Shel Philips: Hi, everyone. Shel Philips here. It’s great to see you again. As always, I’m on a mission to shed light on the complex world of cybersecurity, particularly focusing on CMMC and compliance methodologies. I’m excited to have one of my good buddies from Covenant Global with me today. He’s the technical yin to my compliance yang, Mike Hughes, our CTO. We often call him “Mike-rosoft Expert,” today, and we will dive into Understanding Microsoft’s Security Stack for CMMC Compliance. Welcome, Mike!

Mike Hughes: Thanks, Shel. Happy to be here.

Shel Philips: Today, we’re diving into cybersecurity stacks. So, Mike, let’s start with the basics. What is a security stack, and why does Covenant Global prefer Microsoft?

Mike Hughes: Great question, Shel. A security stack encompasses all the components that protect your data, applications, user accounts, and devices. It’s essentially about protecting business and customer data that may or may not be sensitive or confidential. At Covenant Global, we’ve focused on the Microsoft security stack because it provides an integrated solution. Over the past 20 years, we’ve evolved from piecing together various components to adopting Microsoft’s comprehensive security stack about five years ago. This shift has simplified training, labor costs, management, and response to security events.

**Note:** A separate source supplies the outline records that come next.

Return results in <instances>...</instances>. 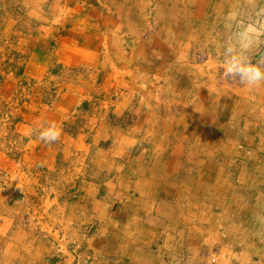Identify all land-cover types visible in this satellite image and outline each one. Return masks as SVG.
I'll use <instances>...</instances> for the list:
<instances>
[{"label":"crops","instance_id":"crops-1","mask_svg":"<svg viewBox=\"0 0 264 264\" xmlns=\"http://www.w3.org/2000/svg\"><path fill=\"white\" fill-rule=\"evenodd\" d=\"M119 1L130 3L127 26L138 39L131 58L149 61L141 68L149 84L140 102L133 87L111 112L131 108L138 126L92 151L107 179L85 181L40 221L42 234L56 238L52 247L44 239L43 250L55 253L64 236L80 235V256L95 262L99 254L101 264H264V83L216 78L222 45L241 24L264 29V0ZM260 40L252 56L264 60ZM103 117H91L92 144L108 130ZM79 135L65 138L71 148L91 146ZM42 148L27 157L54 162L51 147Z\"/></svg>","mask_w":264,"mask_h":264},{"label":"rangeland","instance_id":"rangeland-1","mask_svg":"<svg viewBox=\"0 0 264 264\" xmlns=\"http://www.w3.org/2000/svg\"><path fill=\"white\" fill-rule=\"evenodd\" d=\"M117 1L0 0V264H101L99 254L95 262L92 256H80V235L64 236L63 249L55 253L43 250L44 239L52 247L56 238L42 234L40 221L74 199L85 181H106L107 174L96 171L90 154L97 145L115 146L119 130L138 126L132 125L137 113L131 108L121 115L111 112L133 87L139 101L149 84L141 69L149 61L131 58L138 39L127 26L134 20L130 3ZM121 3L124 7L117 11L114 7ZM118 23L125 25L124 32ZM86 48L94 50L93 58ZM117 49L124 53L116 54ZM259 59L252 56L254 63ZM222 68L220 60L216 78L240 83L226 79ZM100 115L108 130L92 144L91 117ZM48 123L61 130L53 143L36 136ZM77 134L91 146L71 148L66 137ZM44 146L56 153L54 162L27 157L29 149L39 152Z\"/></svg>","mask_w":264,"mask_h":264},{"label":"clouds","instance_id":"clouds-1","mask_svg":"<svg viewBox=\"0 0 264 264\" xmlns=\"http://www.w3.org/2000/svg\"><path fill=\"white\" fill-rule=\"evenodd\" d=\"M232 20H235L233 15ZM264 29L248 24L241 26L232 38L222 45L223 68L222 74L226 79L237 78L242 85L249 88L264 83V60H252V49L262 46L260 37ZM61 130L54 124L42 125L37 131V138L44 143H53L59 139Z\"/></svg>","mask_w":264,"mask_h":264},{"label":"trees","instance_id":"trees-1","mask_svg":"<svg viewBox=\"0 0 264 264\" xmlns=\"http://www.w3.org/2000/svg\"><path fill=\"white\" fill-rule=\"evenodd\" d=\"M19 73V72H18Z\"/></svg>","mask_w":264,"mask_h":264}]
</instances>
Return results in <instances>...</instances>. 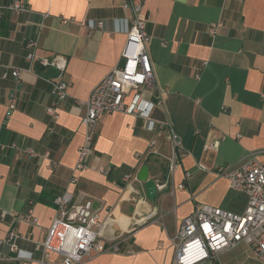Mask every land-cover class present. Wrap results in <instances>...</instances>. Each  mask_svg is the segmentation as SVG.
<instances>
[{
  "label": "crops",
  "instance_id": "obj_1",
  "mask_svg": "<svg viewBox=\"0 0 264 264\" xmlns=\"http://www.w3.org/2000/svg\"><path fill=\"white\" fill-rule=\"evenodd\" d=\"M23 1L26 11L0 16V264H41L35 246L56 214L53 198L65 189L77 200L93 198L106 221L104 242H119L118 251L78 264H172L180 221L198 203L244 210L246 194L218 171L251 154L264 160V0H143L153 85L130 90L126 111L101 118L75 184L70 179L85 131L81 102L122 61L130 12L123 0ZM31 37L39 55L67 59L64 100L56 101L45 80L56 70L25 59ZM17 67V79L1 76ZM53 104L56 120L46 112ZM168 129L186 150L173 171L165 157L149 153L155 140L169 154ZM215 141L216 148L205 147ZM144 164L148 178L165 183L152 201L143 182L133 181V192L123 180L128 172L137 177ZM29 209L36 224L24 219ZM43 264H62V256L50 253ZM197 264L264 262L241 242Z\"/></svg>",
  "mask_w": 264,
  "mask_h": 264
},
{
  "label": "built area",
  "instance_id": "obj_2",
  "mask_svg": "<svg viewBox=\"0 0 264 264\" xmlns=\"http://www.w3.org/2000/svg\"><path fill=\"white\" fill-rule=\"evenodd\" d=\"M142 5L143 0L122 1L123 8L130 12L126 41L120 54L122 61L112 67L91 88L88 97L81 102L84 106L81 122L85 131L83 142L78 147L74 173L70 179L72 184L78 180L76 173L86 168L88 157L92 152V141L101 118L111 112L126 111L125 97L130 90L153 85L152 62L147 49L148 36L145 20L142 17ZM27 9L28 6L23 0H6L0 6V16L5 11L19 13ZM215 28L216 24L211 23L208 27L209 32L213 33ZM24 47L25 59L30 66L37 64L56 70L54 77H46L45 80L50 83L51 93L56 101L64 100L70 85L63 79L67 65L65 56L39 55L38 40L35 37L26 39ZM27 70L31 71V68ZM9 74L17 79L21 69L17 67L4 70L1 76L5 78ZM9 107L13 108V101ZM130 111L134 114L139 112L137 108ZM46 112L54 120L57 119L58 111L55 104L47 106ZM160 126L169 128L166 123H161ZM48 129L52 130L51 127ZM168 130L169 154L165 155L158 150L155 147V140L149 143V153L165 157L168 160L169 171H173L179 165L181 158L185 156L186 150L181 144L180 137L171 129ZM217 145L218 142L215 141L206 144L205 147L216 148ZM11 146L21 151L14 144ZM26 153L30 156L35 155L31 149L26 150ZM218 172L227 179L231 188L246 194L245 208L237 213L219 206L198 203L194 210L180 221L176 234L178 242L175 245L172 264H197L241 242L248 244L255 257L264 262V160H259L251 154L239 164L219 168ZM187 175L188 172L185 173V176ZM123 180L131 191H136L133 188V181L137 180V177L133 173H125ZM155 186L156 191H161L165 183L156 181ZM182 186L178 184L179 188ZM53 204L56 214L51 218L46 229L45 239L35 246L41 251V264L46 262L50 253L62 256V264H78L85 256L91 254L118 251L119 242L115 238L108 244L104 242L106 221L101 220L93 198L77 200L71 190L65 189L53 198ZM24 219L37 223L30 209ZM10 249L15 251L16 246L11 243Z\"/></svg>",
  "mask_w": 264,
  "mask_h": 264
},
{
  "label": "water",
  "instance_id": "obj_3",
  "mask_svg": "<svg viewBox=\"0 0 264 264\" xmlns=\"http://www.w3.org/2000/svg\"><path fill=\"white\" fill-rule=\"evenodd\" d=\"M148 166L146 164L142 165L137 173V179L144 183L145 197L152 201L156 195V186L153 179L148 178ZM95 206V202H94Z\"/></svg>",
  "mask_w": 264,
  "mask_h": 264
},
{
  "label": "bare ground",
  "instance_id": "obj_4",
  "mask_svg": "<svg viewBox=\"0 0 264 264\" xmlns=\"http://www.w3.org/2000/svg\"><path fill=\"white\" fill-rule=\"evenodd\" d=\"M192 239V238H191ZM191 239H189V240H191Z\"/></svg>",
  "mask_w": 264,
  "mask_h": 264
}]
</instances>
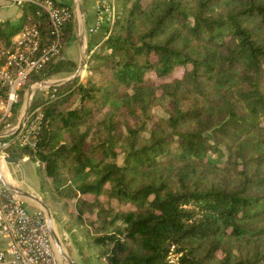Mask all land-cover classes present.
<instances>
[{
  "label": "trees",
  "instance_id": "obj_1",
  "mask_svg": "<svg viewBox=\"0 0 264 264\" xmlns=\"http://www.w3.org/2000/svg\"><path fill=\"white\" fill-rule=\"evenodd\" d=\"M21 9L16 24L0 19V50L26 25L53 38L42 9ZM115 18L86 85L33 98L34 147L5 151L36 162L83 264H168L172 245L180 264H264V0H118ZM62 71L60 51L26 85Z\"/></svg>",
  "mask_w": 264,
  "mask_h": 264
},
{
  "label": "built area",
  "instance_id": "obj_2",
  "mask_svg": "<svg viewBox=\"0 0 264 264\" xmlns=\"http://www.w3.org/2000/svg\"><path fill=\"white\" fill-rule=\"evenodd\" d=\"M16 6L29 2L42 9L52 26L53 38L48 44H42L40 32L34 25H26L11 38L12 45L0 50V120L11 116L13 103L18 99L20 90H24V99L16 124L8 125L2 132L14 136L10 140H0V151L10 141L16 140L20 146L34 147L36 130L39 127L43 112L41 106L31 108L22 118L25 103L26 82L29 75L42 68L52 56L62 48V28L74 15L67 7L56 0H3ZM116 0H98L96 23L87 29L95 33L100 27L111 25L116 17ZM79 72H84V64ZM61 79L39 81L44 91V100L55 97ZM34 83H37L35 81ZM0 132V133H2ZM9 136H2L9 137ZM25 197L6 184L0 171V264H63L59 258L52 235L51 221L45 212L30 211ZM181 252H176L172 245L169 249L167 263L180 264Z\"/></svg>",
  "mask_w": 264,
  "mask_h": 264
},
{
  "label": "rangeland",
  "instance_id": "obj_3",
  "mask_svg": "<svg viewBox=\"0 0 264 264\" xmlns=\"http://www.w3.org/2000/svg\"><path fill=\"white\" fill-rule=\"evenodd\" d=\"M56 1L58 2L59 0H56ZM80 1H81V7L83 10V15L85 16V20H86V26L88 29L89 27H93L96 23V13H97L96 2H97V0H80ZM146 1H149V0H146ZM75 2H76V8H75L76 14H77V16L81 17V21H82L83 17L80 15V12L78 9L79 0H75ZM115 5L117 8L118 0H116ZM17 8L19 10H21V6H17ZM87 29L86 30L83 29L84 30L83 33L85 34V36L89 40L88 50H87L86 46H84L82 53H81V55H82L81 60L84 61V72L76 73L75 70H73V68H75L76 64L74 62L69 61L68 59H65V57L63 55V51L61 50V57L65 61L68 69H70L71 71L70 72L62 71L60 73H57V74L53 75L51 78L46 79L47 81L66 79L75 73V74H77L76 77L78 78V82L83 84V85H86V83L89 80V77L91 75V72L88 68V62H89L90 56L94 51H101L102 50V49L99 50V45L101 44L100 41L103 39L104 36L108 35L109 27L107 25H105V28H104V26L100 27L97 30L98 32L92 33V34L88 33ZM104 30L106 31V33H104ZM100 35L102 36V38L98 42V40H99L98 38L100 37ZM102 52H108V50L104 49V50H102ZM78 55L79 54L77 53V56ZM181 71H182L181 68L176 69L175 75H180ZM37 82H38V84L34 83V82H30L25 86V88H26L25 99L27 97V93H28V90L30 88L34 90V92H33L34 99L37 98V100H39L38 98H40L44 94V91H42V86L40 85L39 81H37ZM154 113L156 116H160V117L165 116V112L163 111V109L161 107L155 108ZM9 167H10L12 173L14 174L15 178L20 180V182H22V186H25L26 188H31L32 190L38 189V191H39L41 176H40V172L38 170V167H37V164L35 161H33L32 159H30L28 157L27 160H20V162H18V163H10ZM25 205L30 211H33V207L29 206V204L27 202L25 203ZM52 226H53L55 233H56V235L53 236V239H54L57 251H58L59 258L61 259L63 264H68V260L71 259L70 254L73 251L75 253L77 252L76 246L72 242V238L69 235H68L69 238L67 239L68 244L66 245L65 244V236L60 235V237H59L57 235V232H56L57 225L54 221H52ZM56 240L59 241V245L57 244ZM79 262H81V264H83L80 257H79Z\"/></svg>",
  "mask_w": 264,
  "mask_h": 264
},
{
  "label": "crops",
  "instance_id": "obj_4",
  "mask_svg": "<svg viewBox=\"0 0 264 264\" xmlns=\"http://www.w3.org/2000/svg\"><path fill=\"white\" fill-rule=\"evenodd\" d=\"M58 2L63 3L65 5H69L72 7L73 11H74V28H73V33L71 38H69V40L67 42H65L63 44V55L65 57V59H68L71 62H74L76 64L75 68H73V70L78 69L79 64L81 62L82 59V50L84 48V46H86L87 50H88V38L85 36V34L83 33L84 30L83 29H87L86 26V20H85V16L82 15L83 20L81 21V17L77 16L76 14V2L75 0H59ZM98 3V0L96 2V5ZM83 11V10H82ZM23 15V10H19L17 8L16 5L11 4V3H6L3 0H0V19H8L11 23L16 24L18 23ZM85 26V27H84ZM100 31V30H99ZM98 32V31H97ZM96 33V32H95ZM102 38V36L100 35V37L98 38V42L100 41V39ZM77 53L79 54L77 56ZM78 57V58H77ZM12 130H10L9 132H11ZM2 136L0 137V140H2ZM5 148H2L3 150L0 151V171L2 172L3 176H4V180L6 182L7 185H9L10 187L14 188L15 190H17V192L25 197L26 202L29 204V206L33 207V212H37V211H42L45 212L44 208L41 206L39 200L32 198L30 196H25L24 194H22V191H25L35 197H37L38 199L42 200L41 194H40V189L38 191V189H31V188H26L25 186H22V182H20V180L16 179L14 174L12 173L9 164L10 163H18L20 162V160H27L28 156L24 155L22 157H15V156H10L9 153H7L5 151ZM9 158H13V161L8 160ZM14 159H17V162H14ZM8 177V178H7ZM44 202V201H43ZM47 215V214H46ZM51 227H52V234L53 236L56 235L55 230L52 226V221H54L57 225L56 227V232L57 235L60 237V235L65 236V244L67 245V239L69 238L67 232L65 231L64 227L62 226L61 223L55 221V219L52 217L51 215ZM71 260L74 264H81V262H79V255L78 252H72L70 254Z\"/></svg>",
  "mask_w": 264,
  "mask_h": 264
},
{
  "label": "water",
  "instance_id": "obj_5",
  "mask_svg": "<svg viewBox=\"0 0 264 264\" xmlns=\"http://www.w3.org/2000/svg\"><path fill=\"white\" fill-rule=\"evenodd\" d=\"M78 9H79L80 15L82 16V15H83V11H82L81 1H80V0H79V2H78ZM83 64H84V61L81 60V62H80V64H79V67H78V69L76 70V73H78V72L80 71V69L82 68ZM76 76H77V74L74 73L72 76H70V77H68V78H66V79H61L60 82L62 83V82H64V81H66V80H69V79L75 78ZM33 92H34V90L31 89V88L28 90V99H27V101H26V103H25V107H24V112H23L22 118L27 114V112H28V110H29V107H30V104H31V99H32V94H33ZM12 132H14V129H13L11 132H2V133H0V137H1V136H9ZM8 160L13 161V158H9ZM17 161H18L17 159H14V162H17ZM21 193L24 194L25 196H30V197H32V198H35V199L39 200L41 206H42V207L44 208V210L46 211L47 216L49 217V219H51V213H50L48 207L45 205V203H44L42 200L38 199L37 197H35V196H33V195H31V194L25 192V191H22ZM52 235H53V234H52ZM56 242H57V244L59 245V241L56 240ZM68 264H74V263L72 262L71 259H69V260H68Z\"/></svg>",
  "mask_w": 264,
  "mask_h": 264
},
{
  "label": "bare ground",
  "instance_id": "obj_6",
  "mask_svg": "<svg viewBox=\"0 0 264 264\" xmlns=\"http://www.w3.org/2000/svg\"><path fill=\"white\" fill-rule=\"evenodd\" d=\"M8 178V177H7ZM60 247V246H59Z\"/></svg>",
  "mask_w": 264,
  "mask_h": 264
}]
</instances>
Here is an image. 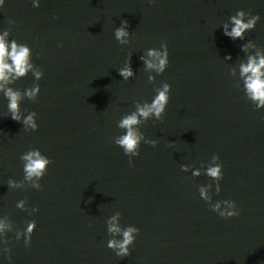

Shel Philips: Interesting. Can you elaborate on the components of this Microsoft security stack?

Mike Hughes: Sure thing.

Key components include:

  1. Identity Management: Tools like Windows Active Directory and Entra ID (Azure Active Directory) help manage user access controls and security groups.
  2. Device Protection: Protecting against vulnerabilities on devices and applications managed by tools like Intune.
  3. Endpoint Management: Ensuring devices are patched and secure is especially important in a mobile workforce.
  4. Data Protection: Classifying and encrypting data, whether on-premises or in the cloud, using Microsoft’s sensitive data indexing and classification tools.
  5. Logging and Telemetry: Tools like Defender for Endpoint provide extensive logging and vulnerability management.

These components are designed to work seamlessly together, providing robust protection across the board.

Shel Philips: That’s a lot of information, Mike. What about licensing? How does one ensure they are properly licensed to meet CMMC requirements?

Mike Hughes: That’s a good question. Licensing can be complex, but for CMMC compliance, we recommend the Microsoft 365 G5 license. This package includes components like Intune, Defender for Endpoint, and advanced identity protection. For frontline workers with lighter needs, the F3 + F5 Security and Compliance licenses are cost-effective. Choosing the right licenses is crucial to ensure proper coverage and compliance.

Shel Philips: Thanks for breaking that down. Can you explain what “hardening” the stack means and how Covenant Global approaches it?

Mike Hughes: Absolutely. Hardening the stack involves configuring your environment to meet compliance requirements, such as those outlined in NIST 800-171. This includes securing user identities, devices, and emails, as well as using tools like Intune and Defender products to enforce security policies. Our approach at Covenant Global involves a comprehensive process we call Fortify, which covers over 600 aspects of Microsoft 365 security. This ensures our clients’ environments are secure and compliant.

Shel Philips: That’s a brimful, Mike! We’re out of time, but I appreciate you sharing your expertise. We’ll need to dive deeper in future sessions.

Mike Hughes: My pleasure, Shel. Looking forward to it.